Le manager général jouera à l’archéologue plus tard. Ce matin de juin, le temps est compté. Les courses s’enchaînent et les médias, attirés par le Tour Auvergne-Rhône-Alpes, débarquent en nombre. Avec une question : comment a grandi le phénomène du cyclisme français ?
Le dirigeant n’est pas certain d’avoir une réponse, pour la simple et bonne raison que « Paul a explosé tout le monde dès le départ ». À la limite, reprend-il, « ce qu’on lui a appris, c’est à être raisonnable ». Ses camarades de l’époque n’ont pas franchement le souvenir qu’il ait entendu la consigne. « On m’avait dit qu’il était super fort, se souvient Tom Lambert Wetzel, son aîné d’un an. Dès la première course régionale en cadets 1, il nous a martyrisés. Puis il a recommencé toute l’année. »
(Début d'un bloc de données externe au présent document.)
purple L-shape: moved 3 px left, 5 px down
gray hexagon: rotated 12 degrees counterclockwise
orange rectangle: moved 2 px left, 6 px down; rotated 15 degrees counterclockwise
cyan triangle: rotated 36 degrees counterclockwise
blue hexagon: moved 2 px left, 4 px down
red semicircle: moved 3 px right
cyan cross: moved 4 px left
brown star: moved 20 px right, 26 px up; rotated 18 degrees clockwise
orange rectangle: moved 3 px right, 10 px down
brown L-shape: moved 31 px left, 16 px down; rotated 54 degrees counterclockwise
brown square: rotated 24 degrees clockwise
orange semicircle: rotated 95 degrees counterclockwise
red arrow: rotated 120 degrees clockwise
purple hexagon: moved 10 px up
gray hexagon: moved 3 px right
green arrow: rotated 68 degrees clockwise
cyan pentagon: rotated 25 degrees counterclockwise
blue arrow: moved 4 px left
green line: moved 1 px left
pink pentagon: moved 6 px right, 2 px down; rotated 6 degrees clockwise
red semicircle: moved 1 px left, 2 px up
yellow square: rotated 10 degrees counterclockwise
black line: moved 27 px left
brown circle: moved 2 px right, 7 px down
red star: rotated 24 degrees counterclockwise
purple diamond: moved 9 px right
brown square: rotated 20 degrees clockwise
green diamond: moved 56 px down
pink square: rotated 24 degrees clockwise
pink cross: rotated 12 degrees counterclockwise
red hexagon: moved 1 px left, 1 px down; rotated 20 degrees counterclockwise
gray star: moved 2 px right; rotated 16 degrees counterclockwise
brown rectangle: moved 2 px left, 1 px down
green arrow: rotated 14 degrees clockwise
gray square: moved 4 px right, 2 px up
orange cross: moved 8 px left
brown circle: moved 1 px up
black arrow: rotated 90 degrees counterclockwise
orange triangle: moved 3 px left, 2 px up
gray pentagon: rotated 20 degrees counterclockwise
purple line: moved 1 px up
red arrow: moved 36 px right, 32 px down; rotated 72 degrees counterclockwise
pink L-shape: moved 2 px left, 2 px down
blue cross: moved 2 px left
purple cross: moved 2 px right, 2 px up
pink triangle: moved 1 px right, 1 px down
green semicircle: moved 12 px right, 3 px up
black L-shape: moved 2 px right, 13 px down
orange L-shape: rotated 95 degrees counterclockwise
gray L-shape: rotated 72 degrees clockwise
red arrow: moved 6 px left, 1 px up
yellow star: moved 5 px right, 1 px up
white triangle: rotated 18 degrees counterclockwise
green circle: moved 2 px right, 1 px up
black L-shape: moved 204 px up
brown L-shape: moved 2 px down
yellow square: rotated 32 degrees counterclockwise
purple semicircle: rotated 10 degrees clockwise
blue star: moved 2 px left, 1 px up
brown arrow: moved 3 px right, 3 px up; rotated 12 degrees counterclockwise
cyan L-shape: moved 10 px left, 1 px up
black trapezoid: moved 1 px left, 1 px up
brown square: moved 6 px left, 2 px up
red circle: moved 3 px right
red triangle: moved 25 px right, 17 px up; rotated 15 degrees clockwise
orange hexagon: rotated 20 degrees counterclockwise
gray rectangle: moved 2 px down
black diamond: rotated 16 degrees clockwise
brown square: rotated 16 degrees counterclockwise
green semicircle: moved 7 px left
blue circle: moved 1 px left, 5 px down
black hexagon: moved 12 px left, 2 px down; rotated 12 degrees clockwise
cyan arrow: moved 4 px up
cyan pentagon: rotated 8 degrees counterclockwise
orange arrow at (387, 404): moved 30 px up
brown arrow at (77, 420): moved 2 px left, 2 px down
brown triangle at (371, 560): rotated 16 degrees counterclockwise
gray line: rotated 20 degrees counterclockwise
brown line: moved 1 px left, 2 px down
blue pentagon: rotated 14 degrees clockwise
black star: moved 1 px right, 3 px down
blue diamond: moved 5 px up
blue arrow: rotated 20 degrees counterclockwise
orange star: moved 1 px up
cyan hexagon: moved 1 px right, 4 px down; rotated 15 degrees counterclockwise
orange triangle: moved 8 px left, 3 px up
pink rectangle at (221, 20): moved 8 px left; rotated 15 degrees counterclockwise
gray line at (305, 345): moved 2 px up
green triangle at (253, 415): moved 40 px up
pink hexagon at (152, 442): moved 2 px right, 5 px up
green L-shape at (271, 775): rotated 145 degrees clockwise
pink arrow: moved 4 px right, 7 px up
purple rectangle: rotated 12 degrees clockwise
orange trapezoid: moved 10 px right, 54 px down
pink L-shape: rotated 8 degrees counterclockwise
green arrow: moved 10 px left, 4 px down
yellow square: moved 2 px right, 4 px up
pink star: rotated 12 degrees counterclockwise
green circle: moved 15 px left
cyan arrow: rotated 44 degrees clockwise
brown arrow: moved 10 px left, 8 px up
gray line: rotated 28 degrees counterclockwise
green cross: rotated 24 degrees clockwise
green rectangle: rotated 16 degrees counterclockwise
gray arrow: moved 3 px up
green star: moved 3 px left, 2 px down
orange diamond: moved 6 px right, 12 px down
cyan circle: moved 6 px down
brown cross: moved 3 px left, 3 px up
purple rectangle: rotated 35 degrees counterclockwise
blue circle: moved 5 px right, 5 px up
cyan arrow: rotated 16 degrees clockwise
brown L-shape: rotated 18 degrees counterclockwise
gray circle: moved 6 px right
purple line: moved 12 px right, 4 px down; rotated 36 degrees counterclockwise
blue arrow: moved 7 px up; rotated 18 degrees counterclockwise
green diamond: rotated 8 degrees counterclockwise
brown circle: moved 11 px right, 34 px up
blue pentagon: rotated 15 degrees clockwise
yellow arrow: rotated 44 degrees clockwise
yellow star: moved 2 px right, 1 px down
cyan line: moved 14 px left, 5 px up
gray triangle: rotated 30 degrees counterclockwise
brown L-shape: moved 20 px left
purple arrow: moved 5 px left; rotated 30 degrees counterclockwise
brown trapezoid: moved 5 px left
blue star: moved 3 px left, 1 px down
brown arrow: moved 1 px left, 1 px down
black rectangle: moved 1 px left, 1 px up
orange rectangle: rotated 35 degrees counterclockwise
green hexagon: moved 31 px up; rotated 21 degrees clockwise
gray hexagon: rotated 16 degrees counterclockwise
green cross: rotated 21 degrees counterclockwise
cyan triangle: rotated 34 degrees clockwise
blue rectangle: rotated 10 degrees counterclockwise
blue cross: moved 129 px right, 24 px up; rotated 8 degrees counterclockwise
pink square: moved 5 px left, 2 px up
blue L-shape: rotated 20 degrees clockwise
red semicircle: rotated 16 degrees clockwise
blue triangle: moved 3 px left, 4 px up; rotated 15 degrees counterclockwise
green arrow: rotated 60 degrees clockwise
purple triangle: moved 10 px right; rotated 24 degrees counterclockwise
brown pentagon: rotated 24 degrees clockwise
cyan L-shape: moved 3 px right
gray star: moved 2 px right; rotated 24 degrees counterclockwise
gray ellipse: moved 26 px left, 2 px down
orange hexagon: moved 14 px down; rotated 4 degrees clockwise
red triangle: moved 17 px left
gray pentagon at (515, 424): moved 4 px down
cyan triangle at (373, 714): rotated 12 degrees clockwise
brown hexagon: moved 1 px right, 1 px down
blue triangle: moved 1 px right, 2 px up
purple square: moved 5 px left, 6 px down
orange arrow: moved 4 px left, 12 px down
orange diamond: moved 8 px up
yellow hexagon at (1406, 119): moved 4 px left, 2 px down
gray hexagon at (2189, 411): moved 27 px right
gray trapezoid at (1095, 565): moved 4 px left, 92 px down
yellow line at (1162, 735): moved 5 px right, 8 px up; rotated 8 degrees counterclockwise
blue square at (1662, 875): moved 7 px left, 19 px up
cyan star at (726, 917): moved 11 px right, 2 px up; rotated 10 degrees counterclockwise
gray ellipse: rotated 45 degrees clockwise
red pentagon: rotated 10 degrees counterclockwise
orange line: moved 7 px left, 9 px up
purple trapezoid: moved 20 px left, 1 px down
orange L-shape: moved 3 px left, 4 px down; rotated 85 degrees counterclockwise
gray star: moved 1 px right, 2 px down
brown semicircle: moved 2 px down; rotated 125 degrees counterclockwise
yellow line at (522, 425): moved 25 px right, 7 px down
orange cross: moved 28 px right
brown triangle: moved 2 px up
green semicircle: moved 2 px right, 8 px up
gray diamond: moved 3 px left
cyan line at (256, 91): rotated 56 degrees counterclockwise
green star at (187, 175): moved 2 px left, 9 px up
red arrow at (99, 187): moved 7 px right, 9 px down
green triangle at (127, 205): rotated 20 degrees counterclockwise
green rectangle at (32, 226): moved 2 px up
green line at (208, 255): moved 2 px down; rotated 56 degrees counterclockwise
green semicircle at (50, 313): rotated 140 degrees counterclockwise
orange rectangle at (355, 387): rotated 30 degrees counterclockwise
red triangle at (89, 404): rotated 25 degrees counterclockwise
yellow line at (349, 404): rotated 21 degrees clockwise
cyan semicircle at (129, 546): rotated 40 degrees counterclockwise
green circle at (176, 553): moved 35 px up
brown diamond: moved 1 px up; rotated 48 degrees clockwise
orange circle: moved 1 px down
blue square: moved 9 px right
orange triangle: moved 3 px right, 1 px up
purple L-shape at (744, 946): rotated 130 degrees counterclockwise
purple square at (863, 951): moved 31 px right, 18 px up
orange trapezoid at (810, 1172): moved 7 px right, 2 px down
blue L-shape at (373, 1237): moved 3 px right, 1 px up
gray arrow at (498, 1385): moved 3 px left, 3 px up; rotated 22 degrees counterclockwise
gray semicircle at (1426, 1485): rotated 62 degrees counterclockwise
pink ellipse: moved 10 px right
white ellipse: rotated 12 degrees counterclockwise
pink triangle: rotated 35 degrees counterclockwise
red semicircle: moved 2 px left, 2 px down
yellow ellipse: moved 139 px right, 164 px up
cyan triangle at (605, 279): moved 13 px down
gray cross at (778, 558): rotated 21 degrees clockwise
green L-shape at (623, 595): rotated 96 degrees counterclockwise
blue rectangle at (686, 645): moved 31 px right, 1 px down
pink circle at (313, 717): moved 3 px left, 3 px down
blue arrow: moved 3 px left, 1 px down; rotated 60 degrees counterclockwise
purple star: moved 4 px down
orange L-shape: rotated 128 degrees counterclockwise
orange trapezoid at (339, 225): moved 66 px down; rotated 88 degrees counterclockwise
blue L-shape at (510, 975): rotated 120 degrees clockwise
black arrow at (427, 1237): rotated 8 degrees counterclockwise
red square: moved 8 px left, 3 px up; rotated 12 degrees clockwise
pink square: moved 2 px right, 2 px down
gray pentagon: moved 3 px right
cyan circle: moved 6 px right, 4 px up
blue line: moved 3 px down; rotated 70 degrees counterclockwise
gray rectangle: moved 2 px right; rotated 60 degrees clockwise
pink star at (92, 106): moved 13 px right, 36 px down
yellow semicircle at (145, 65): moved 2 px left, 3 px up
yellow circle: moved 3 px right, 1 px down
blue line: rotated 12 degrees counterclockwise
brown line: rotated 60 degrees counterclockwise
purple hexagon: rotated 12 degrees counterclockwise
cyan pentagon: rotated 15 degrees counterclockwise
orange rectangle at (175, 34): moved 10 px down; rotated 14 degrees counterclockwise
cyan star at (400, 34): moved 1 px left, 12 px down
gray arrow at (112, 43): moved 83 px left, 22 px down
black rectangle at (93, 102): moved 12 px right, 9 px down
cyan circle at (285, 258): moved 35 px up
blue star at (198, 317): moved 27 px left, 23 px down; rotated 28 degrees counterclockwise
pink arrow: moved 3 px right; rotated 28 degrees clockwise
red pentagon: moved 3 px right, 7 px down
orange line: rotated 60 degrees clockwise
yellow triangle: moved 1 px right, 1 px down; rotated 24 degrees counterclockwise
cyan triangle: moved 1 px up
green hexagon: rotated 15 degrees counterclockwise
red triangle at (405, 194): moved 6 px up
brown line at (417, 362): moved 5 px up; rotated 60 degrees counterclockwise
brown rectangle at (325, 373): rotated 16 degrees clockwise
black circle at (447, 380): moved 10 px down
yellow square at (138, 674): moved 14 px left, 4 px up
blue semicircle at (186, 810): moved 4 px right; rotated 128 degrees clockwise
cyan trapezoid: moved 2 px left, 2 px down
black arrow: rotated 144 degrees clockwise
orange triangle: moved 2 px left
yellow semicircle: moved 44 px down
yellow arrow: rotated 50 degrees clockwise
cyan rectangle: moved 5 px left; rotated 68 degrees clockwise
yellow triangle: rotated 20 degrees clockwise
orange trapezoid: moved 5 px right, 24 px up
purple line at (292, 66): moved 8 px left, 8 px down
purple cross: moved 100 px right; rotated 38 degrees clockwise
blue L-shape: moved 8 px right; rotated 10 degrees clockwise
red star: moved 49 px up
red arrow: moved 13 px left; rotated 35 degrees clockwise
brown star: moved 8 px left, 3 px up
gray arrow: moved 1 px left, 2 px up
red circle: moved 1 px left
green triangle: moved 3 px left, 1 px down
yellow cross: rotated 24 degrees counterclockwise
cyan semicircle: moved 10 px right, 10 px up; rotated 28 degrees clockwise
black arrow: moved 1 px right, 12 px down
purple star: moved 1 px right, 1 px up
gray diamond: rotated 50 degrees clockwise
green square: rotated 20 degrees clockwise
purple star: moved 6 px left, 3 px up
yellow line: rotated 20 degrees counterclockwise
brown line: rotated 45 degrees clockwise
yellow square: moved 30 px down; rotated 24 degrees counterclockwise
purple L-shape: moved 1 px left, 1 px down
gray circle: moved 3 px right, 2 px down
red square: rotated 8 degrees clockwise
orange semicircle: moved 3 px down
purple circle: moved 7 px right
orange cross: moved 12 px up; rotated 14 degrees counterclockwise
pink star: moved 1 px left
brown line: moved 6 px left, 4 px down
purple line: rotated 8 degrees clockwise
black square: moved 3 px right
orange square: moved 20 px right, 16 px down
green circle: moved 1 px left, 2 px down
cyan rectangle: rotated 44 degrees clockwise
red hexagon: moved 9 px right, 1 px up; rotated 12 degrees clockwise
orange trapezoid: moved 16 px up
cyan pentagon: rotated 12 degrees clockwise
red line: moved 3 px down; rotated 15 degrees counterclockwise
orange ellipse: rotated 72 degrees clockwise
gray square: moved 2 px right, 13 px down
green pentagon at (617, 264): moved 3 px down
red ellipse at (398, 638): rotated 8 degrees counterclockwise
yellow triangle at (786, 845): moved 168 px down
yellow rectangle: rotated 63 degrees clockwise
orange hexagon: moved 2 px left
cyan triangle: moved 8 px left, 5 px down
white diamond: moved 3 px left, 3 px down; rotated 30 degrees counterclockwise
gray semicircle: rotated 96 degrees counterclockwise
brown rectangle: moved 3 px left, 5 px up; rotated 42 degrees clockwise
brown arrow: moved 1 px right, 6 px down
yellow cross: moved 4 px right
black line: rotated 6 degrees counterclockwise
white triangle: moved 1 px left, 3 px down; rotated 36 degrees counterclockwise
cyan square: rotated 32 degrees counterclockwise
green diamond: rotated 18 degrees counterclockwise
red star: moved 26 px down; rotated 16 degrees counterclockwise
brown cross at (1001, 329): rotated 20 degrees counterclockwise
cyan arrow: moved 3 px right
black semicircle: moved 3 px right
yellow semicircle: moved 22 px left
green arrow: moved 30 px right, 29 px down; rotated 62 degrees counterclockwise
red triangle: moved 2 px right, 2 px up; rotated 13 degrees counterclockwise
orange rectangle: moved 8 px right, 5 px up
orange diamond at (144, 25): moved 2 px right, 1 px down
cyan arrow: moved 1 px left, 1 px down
Chez les U15, il arrache les pédales. Son adresse et son punch font merveille. « Il était bon donc on l’appelait “Trois Poumons” », sourit Anthony Barle en faisant la visite des locaux, investis en 2021. Dans la plus grande pièce, où un lit de camp est déplié dans un angle pour les coureurs de passage, se trouve le mur des victoires : tous les vainqueurs ont apposé leur signature. Celle de Paul Seixas est enfantine. Elle l’est aussi sur les deux maillots tricolores dédicacés – il en a remporté trois (champion de France sur route cadets en 2021, contre-la-montre et relais mixte juniors en 2024). « Pour le VCB. Paul Seixas », a-t-il griffonné sur le plus récent, offert lors de sa dernière visite, en novembre 2025.